Copy out the entries that follow exactly, leaving every picture behind.
▼
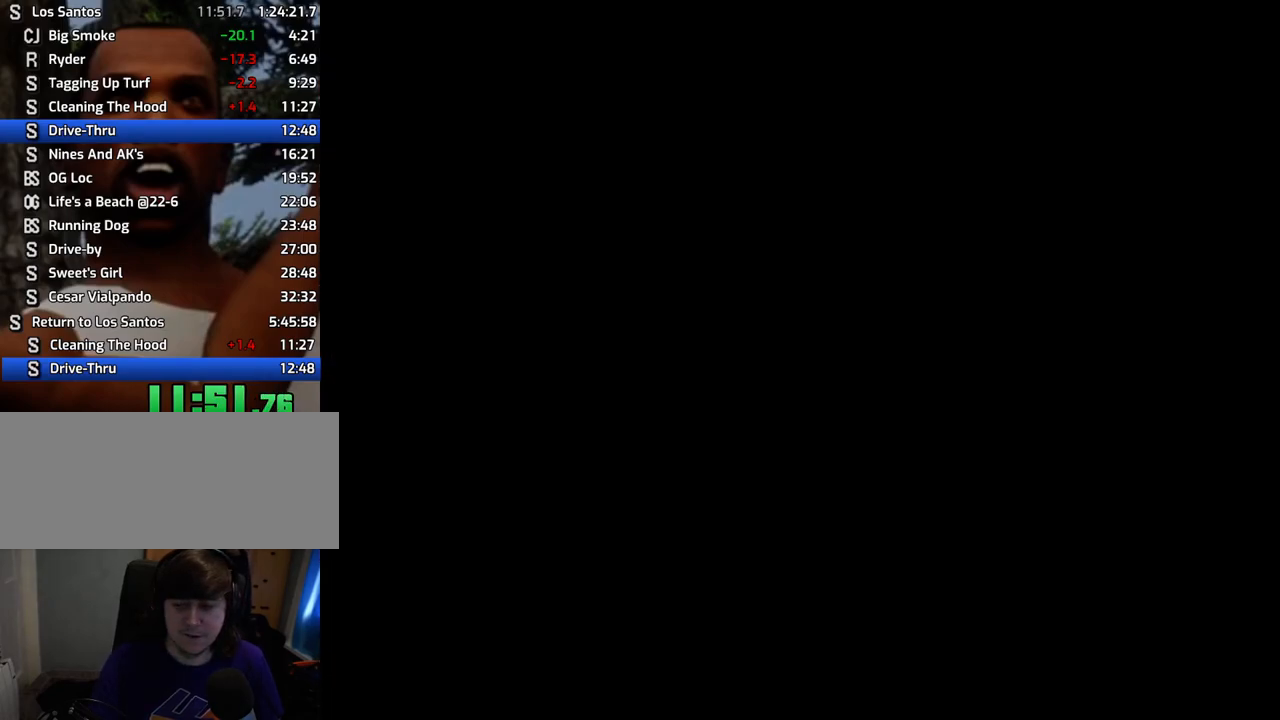
{"keys": ["space"], "mouse": ["left", "right"], "events": [[33, "d", "up"], [33, "mouse_right", "up"], [33, "space", "down"], [83, "mouse_left", "down"], [83, "mouse_right", "down"], [83, "w", "down"], [134, "a", "down"], [134, "space", "up"], [184, "a", "up"], [184, "mouse_left", "up"], [184, "mouse_right", "up"], [184, "w", "up"], [234, "d", "down"], [234, "space", "down"], [267, "d", "up"], [267, "mouse_left", "down"], [267, "mouse_right", "down"], [317, "a", "down"], [317, "space", "up"], [317, "w", "down"], [367, "mouse_left", "up"], [367, "mouse_right", "up"], [418, "a", "up"], [418, "d", "down"], [418, "w", "up"], [468, "mouse_left", "down"], [468, "mouse_right", "down"], [468, "space", "down"], [501, "d", "up"]]}
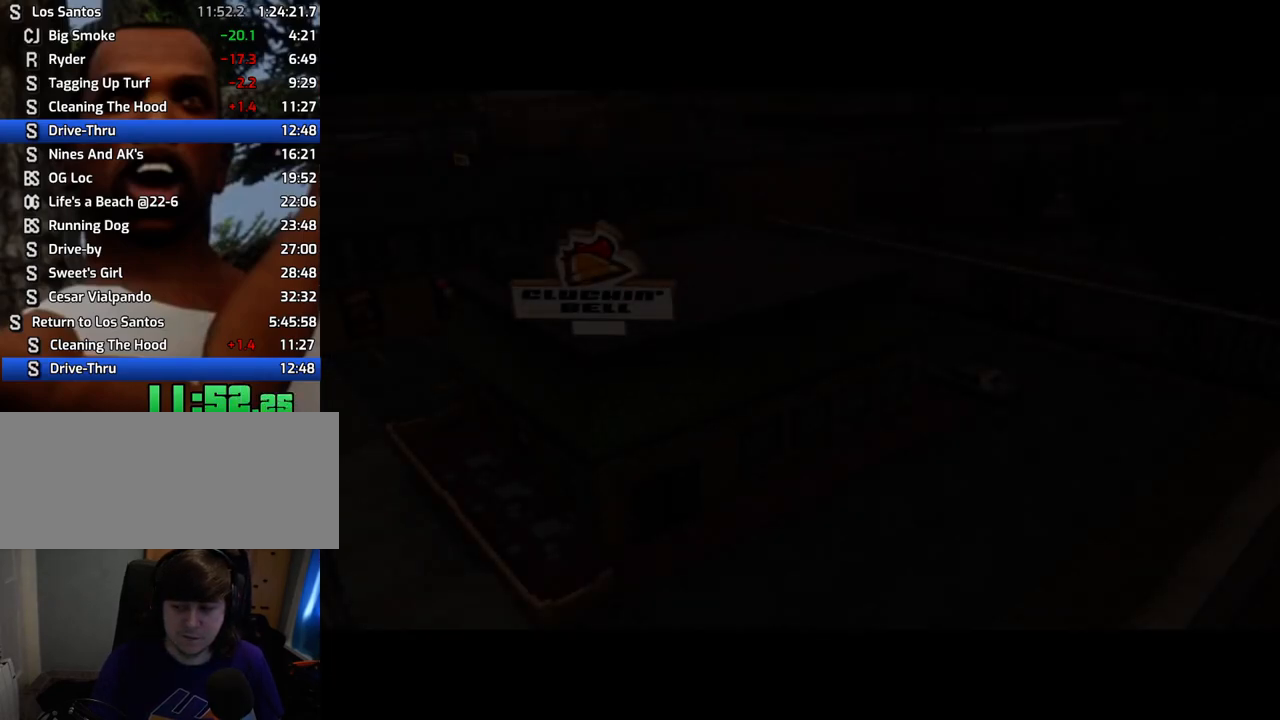
{"keys": ["w"], "mouse": [], "events": [[50, "a", "down"], [50, "mouse_left", "up"], [50, "mouse_right", "up"], [50, "space", "up"], [50, "w", "down"], [100, "a", "up"], [100, "d", "down"], [100, "w", "up"], [150, "mouse_left", "down"], [150, "mouse_right", "down"], [201, "d", "up"], [201, "space", "down"], [251, "mouse_left", "up"], [251, "mouse_right", "up"], [284, "a", "down"], [284, "space", "up"], [284, "w", "down"], [334, "a", "up"], [334, "d", "down"], [334, "mouse_left", "down"], [334, "mouse_right", "down"], [334, "w", "up"], [384, "space", "down"], [434, "d", "up"], [434, "mouse_left", "up"], [434, "mouse_right", "up"], [485, "space", "up"], [485, "w", "down"]]}
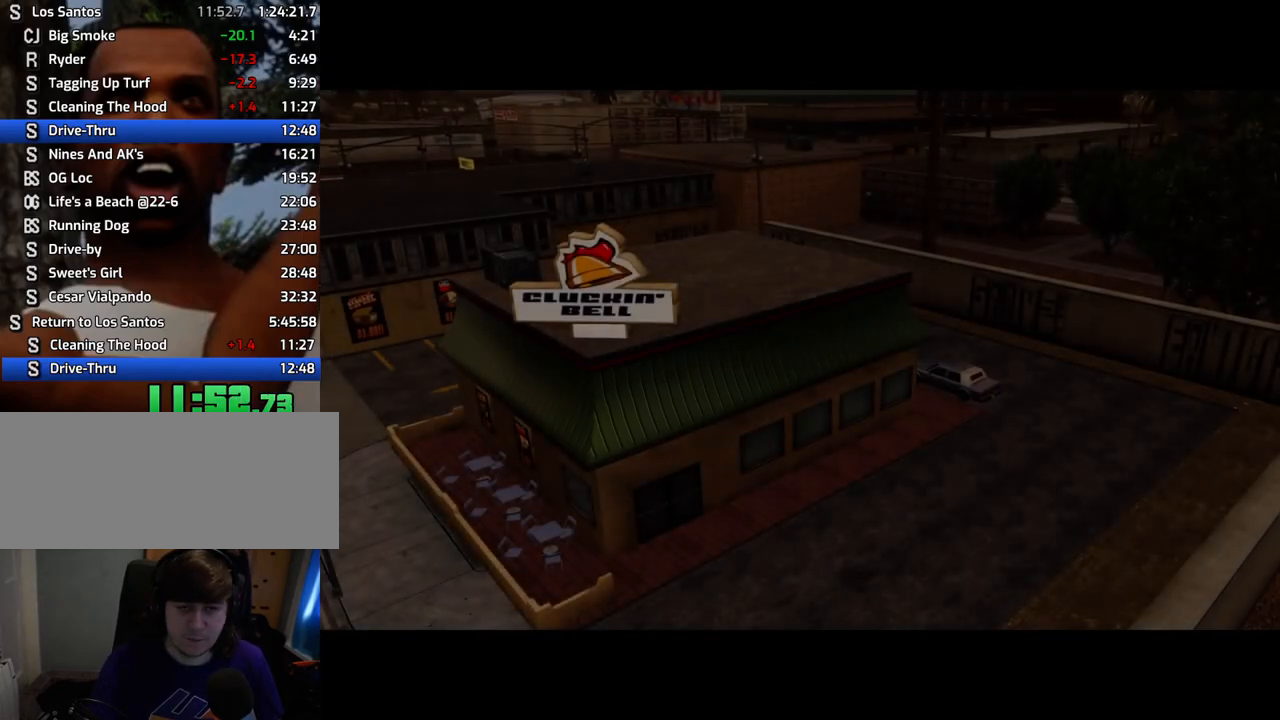
{"keys": [], "mouse": [], "events": [[17, "a", "down"], [17, "mouse_left", "down"], [17, "mouse_right", "down"], [67, "a", "up"], [67, "d", "down"], [67, "w", "up"], [117, "d", "up"], [117, "mouse_left", "up"], [117, "mouse_right", "up"], [117, "space", "down"], [217, "a", "down"], [217, "mouse_left", "down"], [217, "mouse_right", "down"], [217, "space", "up"], [217, "w", "down"], [251, "a", "up"], [251, "w", "up"], [301, "d", "down"], [301, "mouse_left", "up"], [301, "mouse_right", "up"], [351, "d", "up"], [351, "mouse_left", "down"], [351, "space", "down"], [401, "a", "down"], [401, "mouse_right", "down"], [451, "space", "up"], [451, "w", "down"], [501, "a", "up"], [501, "mouse_left", "up"], [501, "mouse_right", "up"], [501, "w", "up"]]}
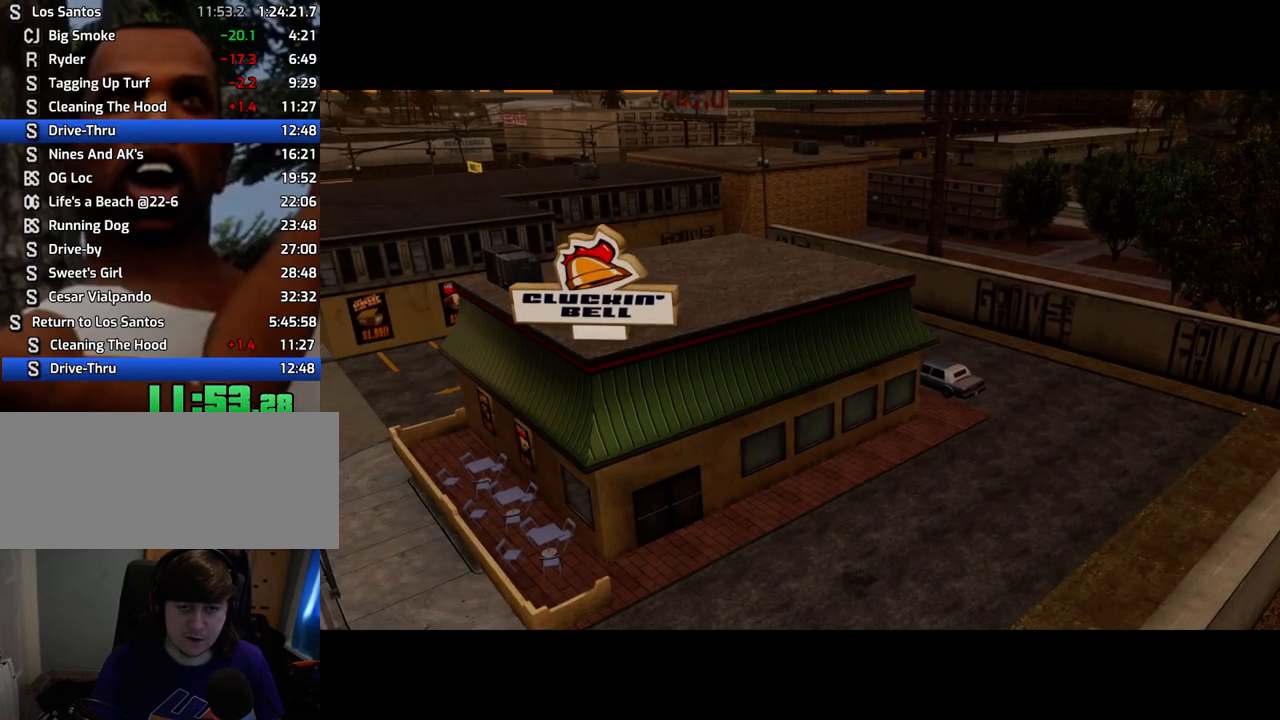
{"keys": ["w"], "mouse": [], "events": [[34, "d", "down"], [34, "space", "down"], [84, "d", "up"], [84, "mouse_left", "down"], [84, "mouse_right", "down"], [134, "a", "down"], [134, "space", "up"], [134, "w", "down"], [184, "mouse_left", "up"], [184, "mouse_right", "up"], [234, "a", "up"], [234, "mouse_left", "down"], [234, "mouse_right", "down"], [234, "w", "up"], [268, "space", "down"], [318, "mouse_right", "up"], [368, "a", "down"], [368, "mouse_left", "up"], [368, "space", "up"], [368, "w", "down"], [418, "a", "up"], [418, "w", "up"], [502, "w", "down"]]}
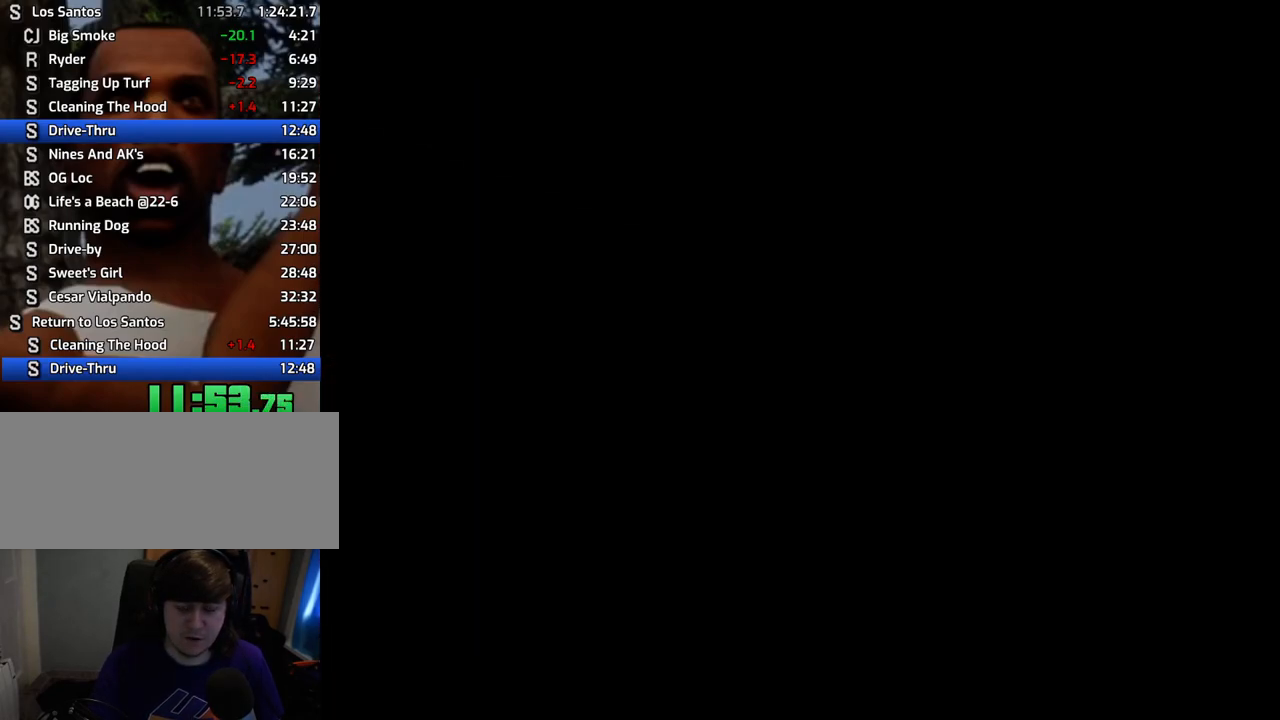
{"keys": ["w"], "mouse": [], "events": []}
▲
* [TASK ANSWER]:
{"keys": ["space"], "mouse": ["left", "right"], "events": [[33, "d", "up"], [33, "mouse_right", "up"], [33, "space", "down"], [83, "mouse_left", "down"], [83, "mouse_right", "down"], [83, "w", "down"], [134, "a", "down"], [134, "space", "up"], [184, "a", "up"], [184, "mouse_left", "up"], [184, "mouse_right", "up"], [184, "w", "up"], [234, "d", "down"], [234, "space", "down"], [267, "d", "up"], [267, "mouse_left", "down"], [267, "mouse_right", "down"], [317, "a", "down"], [317, "space", "up"], [317, "w", "down"], [367, "mouse_left", "up"], [367, "mouse_right", "up"], [418, "a", "up"], [418, "d", "down"], [418, "w", "up"], [468, "mouse_left", "down"], [468, "mouse_right", "down"], [468, "space", "down"], [501, "d", "up"]]}
{"keys": ["w"], "mouse": [], "events": [[50, "a", "down"], [50, "mouse_left", "up"], [50, "mouse_right", "up"], [50, "space", "up"], [50, "w", "down"], [100, "a", "up"], [100, "d", "down"], [100, "w", "up"], [150, "mouse_left", "down"], [150, "mouse_right", "down"], [201, "d", "up"], [201, "space", "down"], [251, "mouse_left", "up"], [251, "mouse_right", "up"], [284, "a", "down"], [284, "space", "up"], [284, "w", "down"], [334, "a", "up"], [334, "d", "down"], [334, "mouse_left", "down"], [334, "mouse_right", "down"], [334, "w", "up"], [384, "space", "down"], [434, "d", "up"], [434, "mouse_left", "up"], [434, "mouse_right", "up"], [485, "space", "up"], [485, "w", "down"]]}
{"keys": [], "mouse": [], "events": [[17, "a", "down"], [17, "mouse_left", "down"], [17, "mouse_right", "down"], [67, "a", "up"], [67, "d", "down"], [67, "w", "up"], [117, "d", "up"], [117, "mouse_left", "up"], [117, "mouse_right", "up"], [117, "space", "down"], [217, "a", "down"], [217, "mouse_left", "down"], [217, "mouse_right", "down"], [217, "space", "up"], [217, "w", "down"], [251, "a", "up"], [251, "w", "up"], [301, "d", "down"], [301, "mouse_left", "up"], [301, "mouse_right", "up"], [351, "d", "up"], [351, "mouse_left", "down"], [351, "space", "down"], [401, "a", "down"], [401, "mouse_right", "down"], [451, "space", "up"], [451, "w", "down"], [501, "a", "up"], [501, "mouse_left", "up"], [501, "mouse_right", "up"], [501, "w", "up"]]}
{"keys": ["w"], "mouse": [], "events": [[34, "d", "down"], [34, "space", "down"], [84, "d", "up"], [84, "mouse_left", "down"], [84, "mouse_right", "down"], [134, "a", "down"], [134, "space", "up"], [134, "w", "down"], [184, "mouse_left", "up"], [184, "mouse_right", "up"], [234, "a", "up"], [234, "mouse_left", "down"], [234, "mouse_right", "down"], [234, "w", "up"], [268, "space", "down"], [318, "mouse_right", "up"], [368, "a", "down"], [368, "mouse_left", "up"], [368, "space", "up"], [368, "w", "down"], [418, "a", "up"], [418, "w", "up"], [502, "w", "down"]]}
{"keys": ["w"], "mouse": [], "events": []}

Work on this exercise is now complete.